● Work instructions
Which lines of the records below contain the word "utilizamos"? Copy each of them out.

★ ★ ★ ★ ★ ★ ★

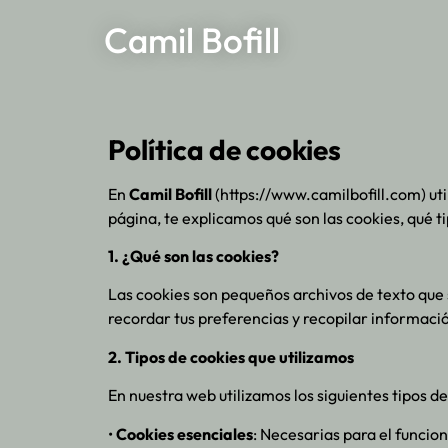
Camil Bofill
Política de cookies
En
Camil Bofill
(https://www.camilbofill.com) ut
página, te explicamos qué son las cookies, qué t
1. ¿Qué son las cookies?
Las cookies son pequeños archivos de texto que s
recordar tus preferencias y recopilar informaci
2. Tipos de cookies que utilizamos
En nuestra web utilizamos los siguientes tipos de
•
Cookies esenciales
: Necesarias para el funcio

★ ★ ★ ★ ★ ★ ★

● Reply
2. Tipos de cookies que utilizamos
En nuestra web utilizamos los siguientes tipos de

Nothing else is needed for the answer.